Let 't' be the time required to reach the office.

According to the first statement,

$\mathrm{\dfrac{x}{t} = 8} \: \: \: \: \: \: \: \: \: \: \: \: \mathrm{{ \large(}time = {\dfrac{distance}{speed} {\large)} }}$

$\longmapsto \mathrm{ {x}= 8t \: \: \: \: \: \: \: \: \: \: \: \: \: \: \: \: \: \: \: \: \: \: \: (1)}$

Now , according to the second statement,

$\mathrm{ \dfrac{x}{t - 2} = 12}$

Here, we took time as (t - 2) hours because the man took 2 hours less to reach the office then in the first case.

$\longmapsto \mathrm{ {x}= 12(t - 2)}$

$\longmapsto \mathrm{ {x}= 12t - 24} \: \: \: \: \: \: \: \: \: \: \: (2)$

On equating (1) and (2) , we get ,

$\longmapsto \mathrm{ 8t = 12t - 24}$

$\longmapsto \mathrm{ 24 = 12t - 8t}$

$\longmapsto \mathrm{ 24 = 4t}$

$\longmapsto \mathrm{ \dfrac{ \cancel{24}}{ \cancel{4}} = \large t}$

$\longmapsto \mathrm{ \bf \underline \green{ 6 \: hours \: = t}}$

Putting 't' in (1),

$\longmapsto \mathrm{ {x}= 8(6)}$

$\longmapsto \mathrm{ \bf \underline{ \pink{ {x}= 48 \: kilometers}}}$

When the man has to reach at 10 a.m ,

$\mathrm{speed = \dfrac{distance}{time} }$

$\longmapsto \mathrm{speed = \dfrac{x}{t - 1} }$

Here, we took time as (t - 1) hours because the man has 1 hour less to reach the office then in the first case.

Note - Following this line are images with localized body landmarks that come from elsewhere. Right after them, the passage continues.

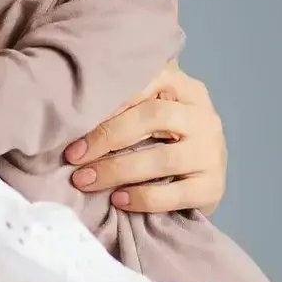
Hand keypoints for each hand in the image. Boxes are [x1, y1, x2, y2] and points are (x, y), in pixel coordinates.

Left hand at [64, 62, 226, 215]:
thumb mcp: (152, 113)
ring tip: (85, 181)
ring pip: (162, 158)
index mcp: (186, 89)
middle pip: (154, 117)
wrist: (202, 181)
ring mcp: (212, 152)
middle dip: (107, 136)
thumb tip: (67, 102)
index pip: (149, 81)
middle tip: (73, 155)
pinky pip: (175, 194)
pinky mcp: (213, 186)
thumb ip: (126, 102)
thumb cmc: (164, 141)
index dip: (110, 99)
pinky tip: (118, 200)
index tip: (75, 118)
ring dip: (117, 170)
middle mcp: (204, 116)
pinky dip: (142, 198)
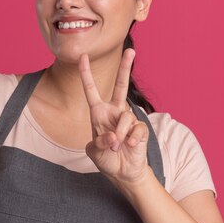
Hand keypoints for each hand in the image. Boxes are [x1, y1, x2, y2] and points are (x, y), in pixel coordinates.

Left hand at [78, 48, 150, 183]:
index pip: (91, 90)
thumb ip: (99, 142)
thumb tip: (113, 135)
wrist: (123, 172)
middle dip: (125, 68)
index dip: (86, 74)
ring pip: (124, 118)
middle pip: (121, 86)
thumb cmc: (106, 159)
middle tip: (130, 50)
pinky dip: (130, 140)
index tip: (83, 57)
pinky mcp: (141, 128)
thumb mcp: (94, 152)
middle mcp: (114, 112)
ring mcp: (128, 119)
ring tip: (117, 146)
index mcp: (98, 113)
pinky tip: (129, 146)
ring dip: (118, 135)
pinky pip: (136, 129)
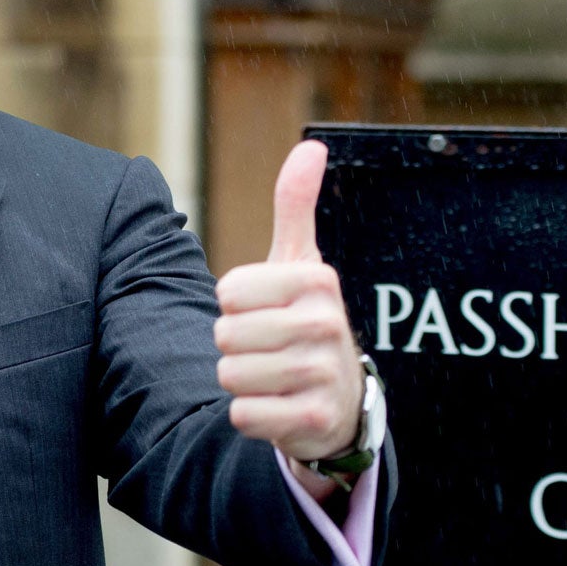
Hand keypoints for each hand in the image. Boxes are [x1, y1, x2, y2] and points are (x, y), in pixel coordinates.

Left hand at [214, 141, 364, 476]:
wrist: (342, 399)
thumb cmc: (305, 319)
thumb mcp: (300, 262)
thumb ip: (295, 205)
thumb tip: (311, 146)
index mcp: (316, 279)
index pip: (227, 292)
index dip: (235, 306)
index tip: (265, 310)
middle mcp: (326, 323)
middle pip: (224, 334)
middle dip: (235, 346)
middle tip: (269, 348)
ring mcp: (323, 373)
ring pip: (230, 375)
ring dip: (241, 381)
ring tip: (272, 376)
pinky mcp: (314, 419)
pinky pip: (243, 414)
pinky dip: (250, 414)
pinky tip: (278, 406)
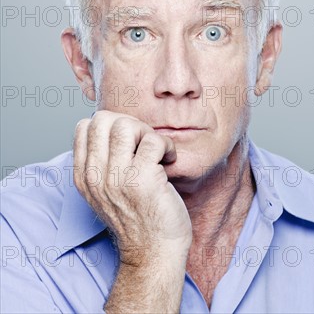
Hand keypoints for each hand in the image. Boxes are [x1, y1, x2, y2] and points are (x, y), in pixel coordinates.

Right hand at [73, 110, 192, 265]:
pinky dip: (167, 145)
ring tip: (155, 149)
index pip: (84, 127)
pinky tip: (169, 159)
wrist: (153, 253)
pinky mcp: (143, 179)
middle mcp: (95, 177)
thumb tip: (115, 125)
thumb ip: (102, 162)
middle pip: (103, 120)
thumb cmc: (137, 219)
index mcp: (84, 177)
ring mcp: (117, 178)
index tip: (128, 140)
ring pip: (126, 125)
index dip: (110, 124)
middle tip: (143, 142)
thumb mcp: (105, 192)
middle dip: (128, 123)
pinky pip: (154, 141)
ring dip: (147, 132)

$\longmapsto \mathrm{speed = \dfrac{48}{6 - 1} }$

$\longmapsto \mathrm{speed = \dfrac{ \cancel{48}}{ \cancel5} }$

$\longmapsto \mathrm{ \bf \underline { \orange{speed = 9.6 \: km/h}} }$

Therefore, the man has to cycle at the speed of 9.6 km/hr to reach office at 10 am.

{excellent question}